Hi, I’m Ann. I enjoy laughing with friends, food puns, and meals with my favorite people. I also love taking the mystery out of eating better.
I grew up on a farm in Kansas where dinnertime was a special place for my family. Now I have my own family to pass on this tradition of gathering around the table.
I believe family mealtime is about so much more than food and nutrition; it’s also about the memories we make together.
From farm to table to health
Peas and Hoppiness started as a passion project to unite the three silos in which food exists: to teach my fellow humans how food is grown, how to cook “healthy” meals that taste good, and how to ditch dieting to intuitively nourish your body.
Learn where your food comes from and how to be more sustainable
Understand how to create a delicious meal
Enjoy how food nourishes your body while ditching diet culture.
Ann Kent, MS, RD:
what the credentials mean
There are lots of “experts” and conflicting nutrition advice out there. Let me share with you my educational journey.
Recipes designed for you
I’m a cook, not a chef. My degree is in nutrition, not culinary arts. I learned my way around a paring knife by cutting apple slices to send to the field when I helped my mom “make lunches” during wheat harvest on the farm.
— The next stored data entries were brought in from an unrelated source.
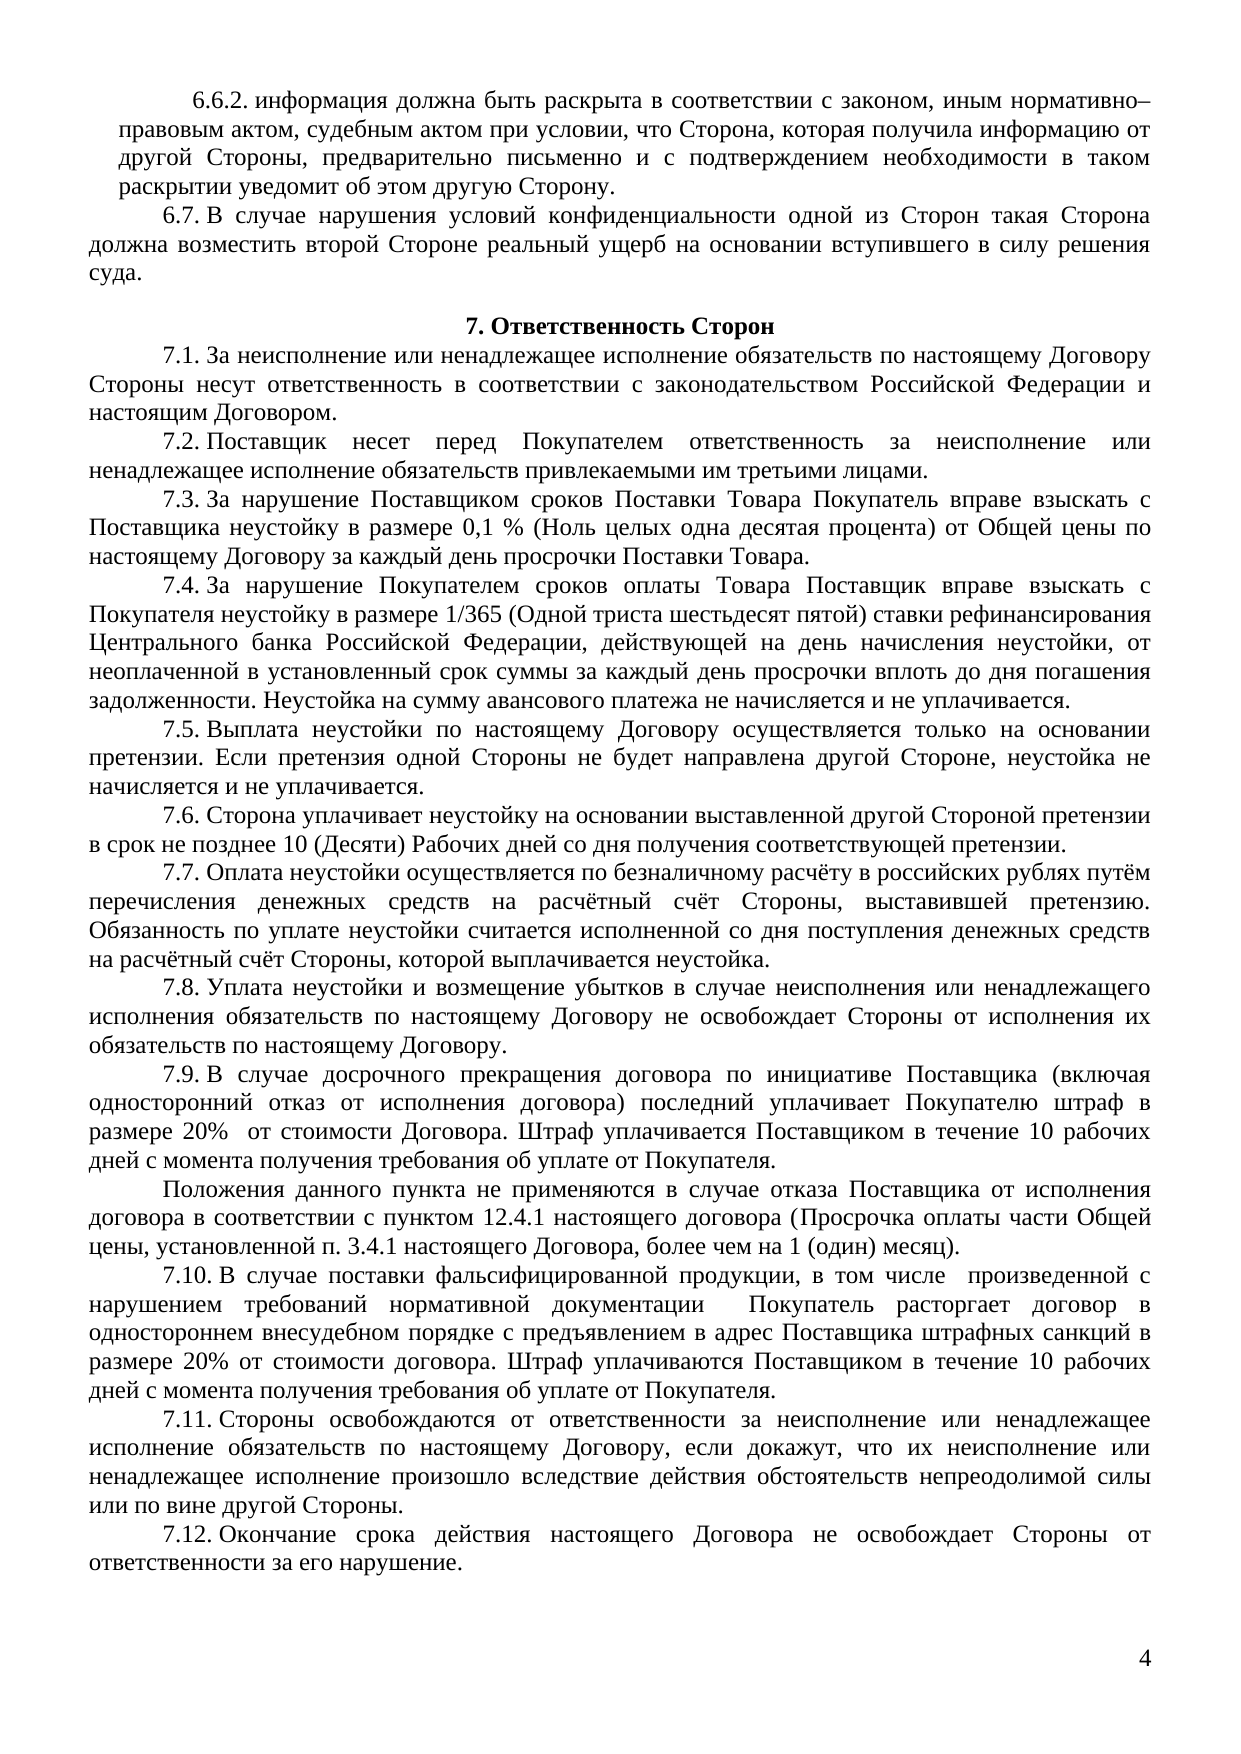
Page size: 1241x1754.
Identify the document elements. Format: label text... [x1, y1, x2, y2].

list Сторона уплачивает неустойку на основании выставленной другой Стороной претензии в срок не позднее 10 (Десяти) Рабочих дней со дня получения соответствующей претензии. [89, 800, 1152, 857]
list В случае досрочного прекращения договора по инициативе Поставщика (включая односторонний отказ от исполнения договора) последний уплачивает Покупателю штраф в размере 20% от стоимости Договора. Штраф уплачивается Поставщиком в течение 10 рабочих дней с момента получения требования об уплате от Покупателя. [89, 1059, 1152, 1174]
list информация должна быть раскрыта в соответствии с законом, иным нормативно–правовым актом, судебным актом при условии, что Сторона, которая получила информацию от другой Стороны, предварительно письменно и с подтверждением необходимости в таком раскрытии уведомит об этом другую Сторону. [118, 85, 1152, 200]
list В случае поставки фальсифицированной продукции, в том числе произведенной с нарушением требований нормативной документации Покупатель расторгает договор в одностороннем внесудебном порядке с предъявлением в адрес Поставщика штрафных санкций в размере 20% от стоимости договора. Штраф уплачиваются Поставщиком в течение 10 рабочих дней с момента получения требования об уплате от Покупателя. [89, 1260, 1152, 1404]
list Ответственность Сторон [89, 311, 1152, 340]
list В случае нарушения условий конфиденциальности одной из Сторон такая Сторона должна возместить второй Стороне реальный ущерб на основании вступившего в силу решения суда. [89, 200, 1152, 286]
list За неисполнение или ненадлежащее исполнение обязательств по настоящему Договору Стороны несут ответственность в соответствии с законодательством Российской Федерации и настоящим Договором. [89, 340, 1152, 426]
list За нарушение Поставщиком сроков Поставки Товара Покупатель вправе взыскать с Поставщика неустойку в размере 0,1 % (Ноль целых одна десятая процента) от Общей цены по настоящему Договору за каждый день просрочки Поставки Товара. [89, 484, 1152, 570]
text Положения данного пункта не применяются в случае отказа Поставщика от исполнения договора в соответствии с пунктом 12.4.1 настоящего договора (Просрочка оплаты части Общей цены, установленной п. 3.4.1 настоящего Договора, более чем на 1 (один) месяц). [89, 1174, 1152, 1260]
list Поставщик несет перед Покупателем ответственность за неисполнение или ненадлежащее исполнение обязательств привлекаемыми им третьими лицами. [89, 426, 1152, 484]
list Уплата неустойки и возмещение убытков в случае неисполнения или ненадлежащего исполнения обязательств по настоящему Договору не освобождает Стороны от исполнения их обязательств по настоящему Договору. [89, 972, 1152, 1059]
list Выплата неустойки по настоящему Договору осуществляется только на основании претензии. Если претензия одной Стороны не будет направлена другой Стороне, неустойка не начисляется и не уплачивается. [89, 714, 1152, 800]
list Окончание срока действия настоящего Договора не освобождает Стороны от ответственности за его нарушение. [89, 1519, 1152, 1576]
list Стороны освобождаются от ответственности за неисполнение или ненадлежащее исполнение обязательств по настоящему Договору, если докажут, что их неисполнение или ненадлежащее исполнение произошло вследствие действия обстоятельств непреодолимой силы или по вине другой Стороны. [89, 1404, 1152, 1519]
list Оплата неустойки осуществляется по безналичному расчёту в российских рублях путём перечисления денежных средств на расчётный счёт Стороны, выставившей претензию. Обязанность по уплате неустойки считается исполненной со дня поступления денежных средств на расчётный счёт Стороны, которой выплачивается неустойка. [89, 857, 1152, 972]
list За нарушение Покупателем сроков оплаты Товара Поставщик вправе взыскать с Покупателя неустойку в размере 1/365 (Одной триста шестьдесят пятой) ставки рефинансирования Центрального банка Российской Федерации, действующей на день начисления неустойки, от неоплаченной в установленный срок суммы за каждый день просрочки вплоть до дня погашения задолженности. Неустойка на сумму авансового платежа не начисляется и не уплачивается. [89, 570, 1152, 714]
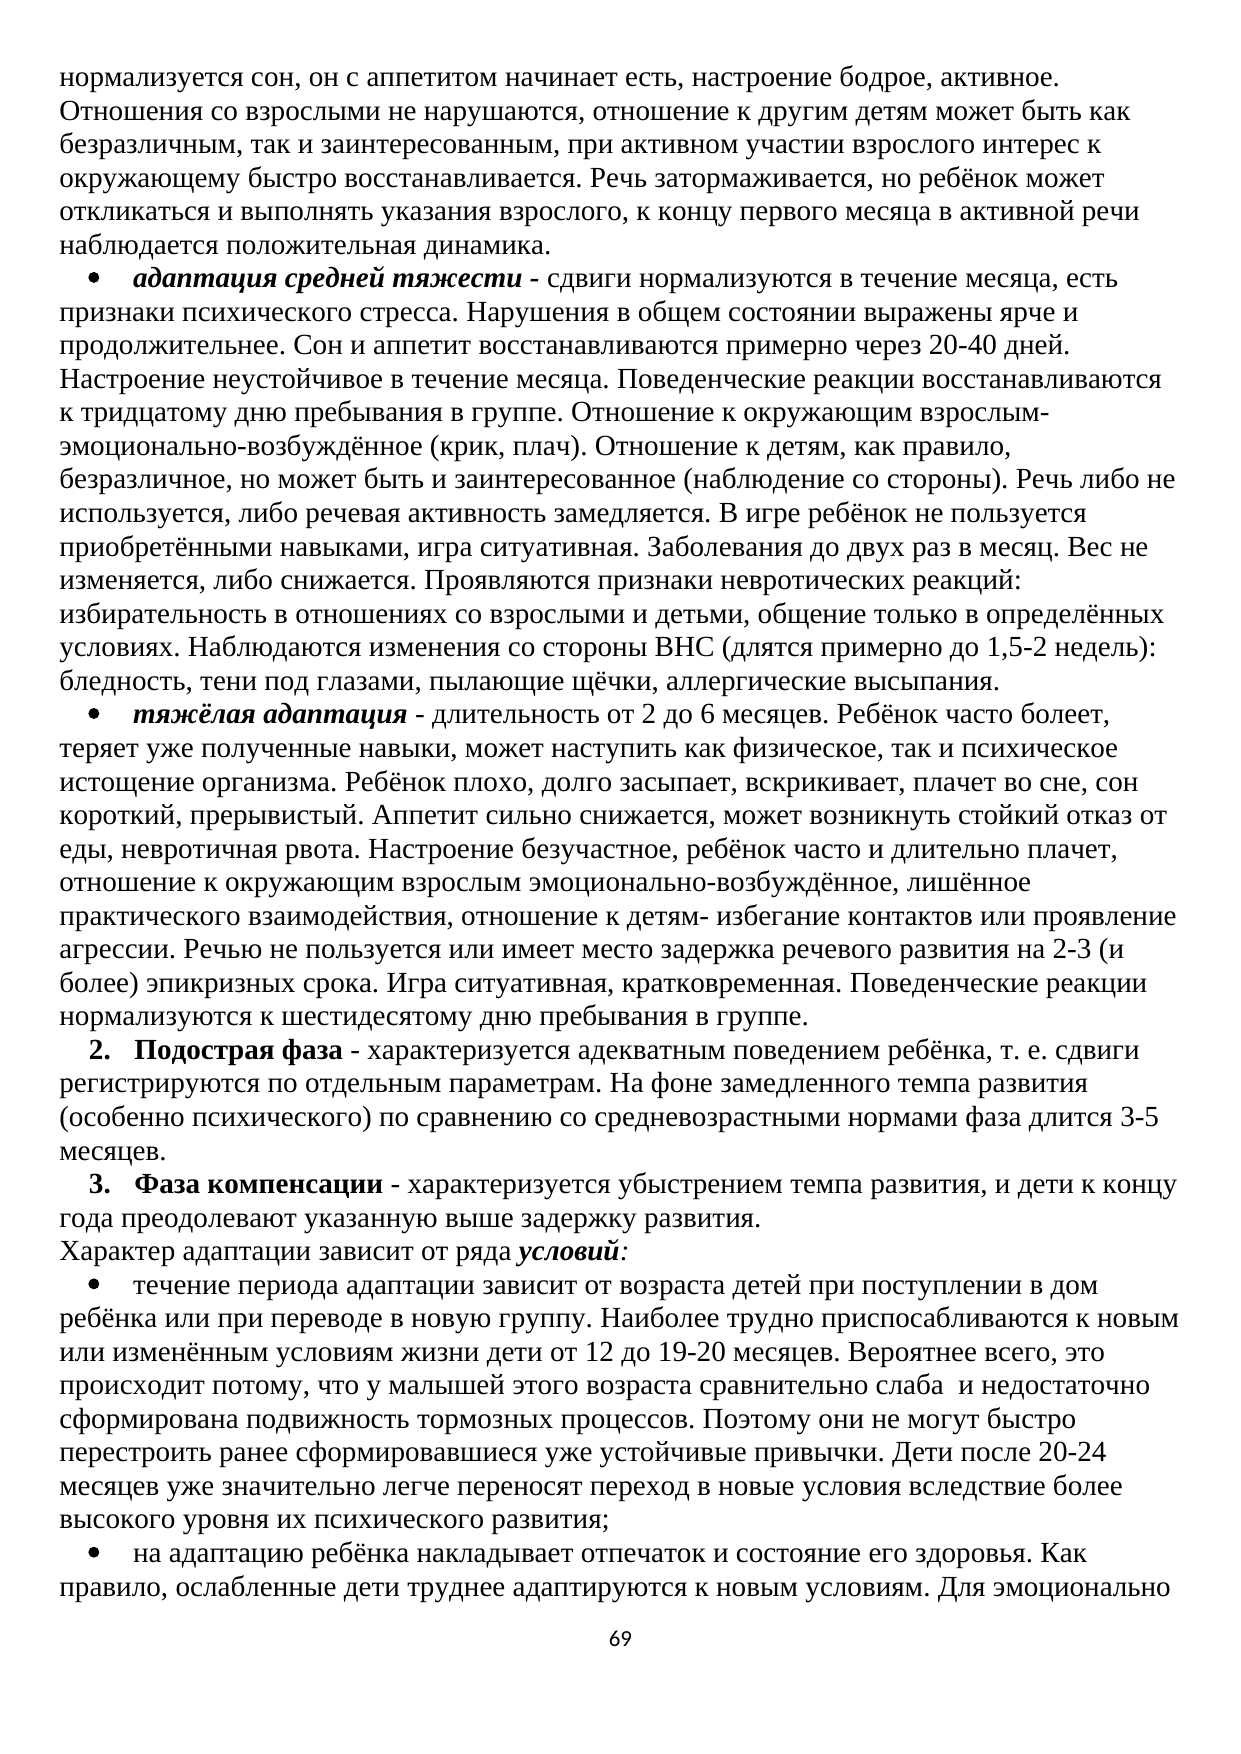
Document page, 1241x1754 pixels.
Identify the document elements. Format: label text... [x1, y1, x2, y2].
You’ll find evidence of my roots in all of my recipes. I use real ingredients you can find at any grocery store. Meals are balanced nutritionally and tested in my own kitchen to make sure they taste as good as they look. Some recipes might appear fancy, but the techniques are simple and thoroughly explained so every level of cook can feel confident in the kitchen.
With love from the farm
I grew up on a farm in Kansas where I learned how food is grown. Working as a dietitian in a clinic I also saw how unattainable healthy eating is for so many people.
Experiencing these multiple angles - from producer to consumer to healthcare provider - I’ve witnessed the food crisis America has found herself in, where she produces lots of calories, but not enough nutrition.
I hope to be part of the conversation about what it means to produce nourishing food in a sustainable way for farmers, for eaters, and for the planet.